For restaurants and other small businesses, temporarily pivoting the business model to avoid relying on an in-person service for revenue is the only course of action open to them if they plan to remain open during the pandemic. Even fine dining restaurants are turning to delivery service temporarily.
Enabling customers to order ahead is going to be critical to make this pivot a success. Customers simply will not be prepared to wait in restaurants for takeout food for fear of becoming part of a crowd and so will demand their order is placed before they reach the restaurants.

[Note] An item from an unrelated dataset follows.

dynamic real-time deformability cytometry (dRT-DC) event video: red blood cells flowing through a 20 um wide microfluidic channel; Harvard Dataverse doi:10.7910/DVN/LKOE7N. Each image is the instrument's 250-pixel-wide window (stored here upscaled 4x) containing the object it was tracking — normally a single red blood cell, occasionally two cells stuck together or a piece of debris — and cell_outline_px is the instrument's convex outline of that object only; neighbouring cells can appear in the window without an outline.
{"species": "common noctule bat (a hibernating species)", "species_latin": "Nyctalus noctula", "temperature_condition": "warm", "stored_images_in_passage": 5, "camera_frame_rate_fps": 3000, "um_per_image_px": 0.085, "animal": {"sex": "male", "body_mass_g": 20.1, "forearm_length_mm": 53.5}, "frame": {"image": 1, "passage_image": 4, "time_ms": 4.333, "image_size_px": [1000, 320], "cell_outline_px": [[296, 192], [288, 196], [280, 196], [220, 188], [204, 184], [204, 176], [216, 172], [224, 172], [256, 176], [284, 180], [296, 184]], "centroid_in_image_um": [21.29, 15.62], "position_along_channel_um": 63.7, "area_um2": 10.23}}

Offering a delivery service is a way to reduce customer interaction even further. But when it comes to delivery services, customers will not be prepared to pay on the doorstep with cash. Firstly, because they may be self-isolating or heavily restricting their movement and therefore do not have access to cash; and secondly because there is a global fear that cash is a prominent vehicle for transmitting COVID-19. For the same reason, the employee delivering the order may not wish to accept cash either for fear of bringing COVID-19 back to the restaurant.
Integrating online delivery order platforms
For restaurants operating a sophisticated POS system, working with your payment services provider to integrate third-party apps into the existing checkout that facilitate order ahead option is the most efficient way to open up new channels quickly.
This should include Integrating online ordering and delivery platforms such as Grubhub and UberEats directly into the POS system. Orders can then be automatically accepted through the online ordering platform and printed out directly in the kitchen printer in the same format as walk-in customers.
For restaurants that are not currently operating a sophisticated POS system, working with your payment services provider to launch a lightweight solution such as Clover Go or Clover Flex in order to access the same services via its third-party app marketplace is the most efficient go-to-market solution.
Retail and other services
It’s not just food services that can benefit from ordering ahead apps. Some retail businesses such as grocery stores have launched scheduling services to limit the exposure of customers and staff without resorting to queuing which is difficult to manage and results in a poor customer experience.
Other businesses that rely on impromptu appointments such as automotive showrooms and repair shops are now offering appointment services as an alternative to guarantee customers limited exposure. Some automotive repair shops are offering ‘at home’ appointments for the first time i.e. scheduled pickups, as are other service providers such as medical professionals.
How to integrate scheduling services
Again, the POS third-party app marketplace may provide many of the most efficient and effective solutions for small businesses that want to pivot their model to include an online scheduling service. Business that already operate certain POS systems have instant access to these services and can work with their payments services provider to integrate any new functions; businesses that are operating a different POS system should strongly consider launching a streamline Clover product such as Clover Go or Clover Flex to access the same services quickly and without excessive development and integration costs.